3. Conclusions and Future Scope
This Special Issue showcases the latest advances in mathematical methods for computer vision. Specifically, it features original contributions from academics and industry experts that address the core challenges presented by the increasing complexity and precision required in image and video analysis. These contributions will foster interdisciplinary research that integrates theoretical models with practical applications, aiming to enhance the robustness, accuracy, and interpretability of computer vision algorithms and models, enabling breakthrough applications in key technologies such as tracking, understanding, and recognition.
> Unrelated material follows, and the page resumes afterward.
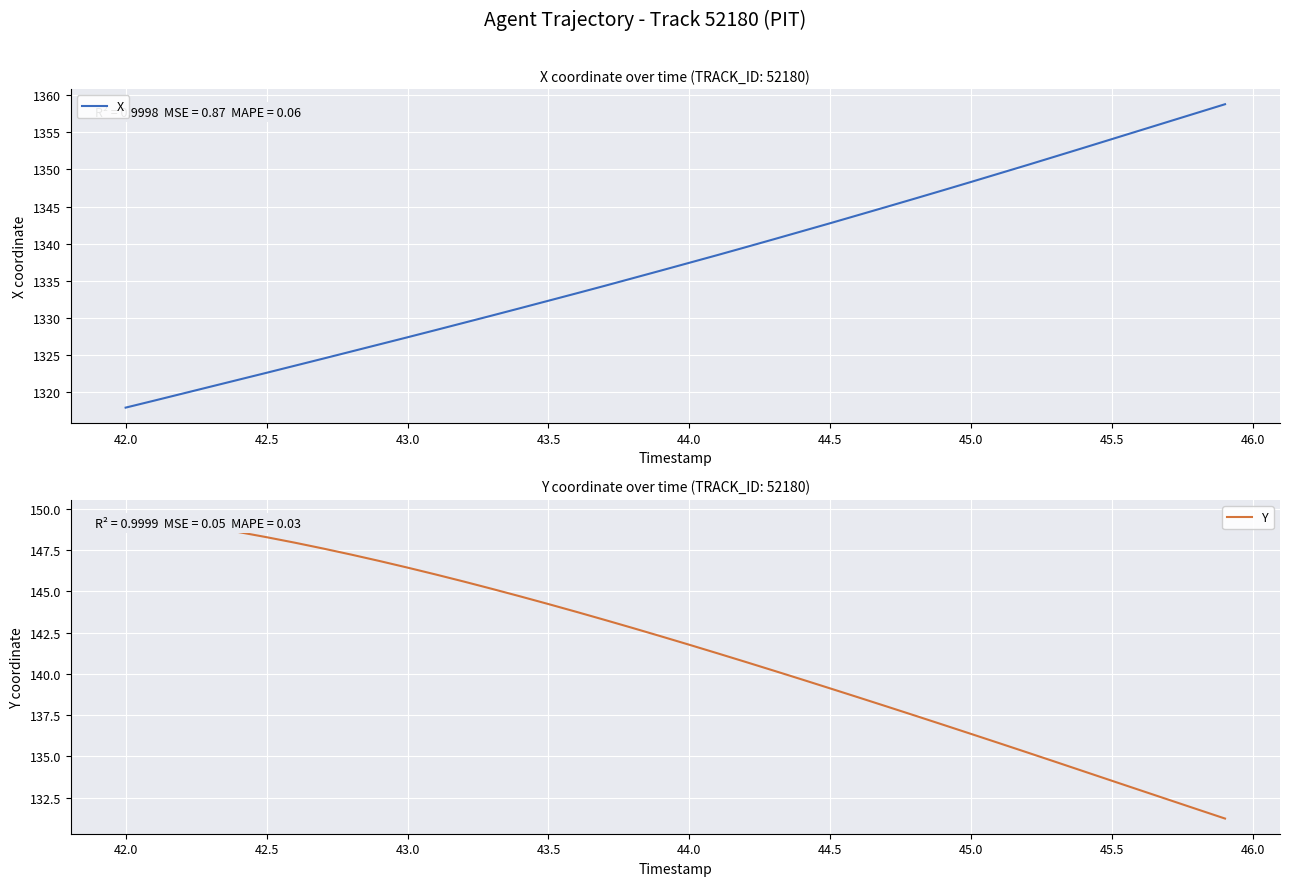

What is the minimum value for Y?

131.2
With the development of large language models, future research will focus on the application of mathematics within them. Future research will particularly focused on the optimal combination and application of mathematical theories to address specific bottlenecks. For example, this will involve exploring the performance of integrating different mathematical frameworks to improve model training stability or build trustworthy AI. At the same time, it is necessary to closely monitor the development of emerging branches at the intersection of mathematics and artificial intelligence, as well as their theoretical innovations in the field of large models. Additionally, these findings must be systematically integrated into the foundational theoretical framework of the next generation of general artificial intelligence.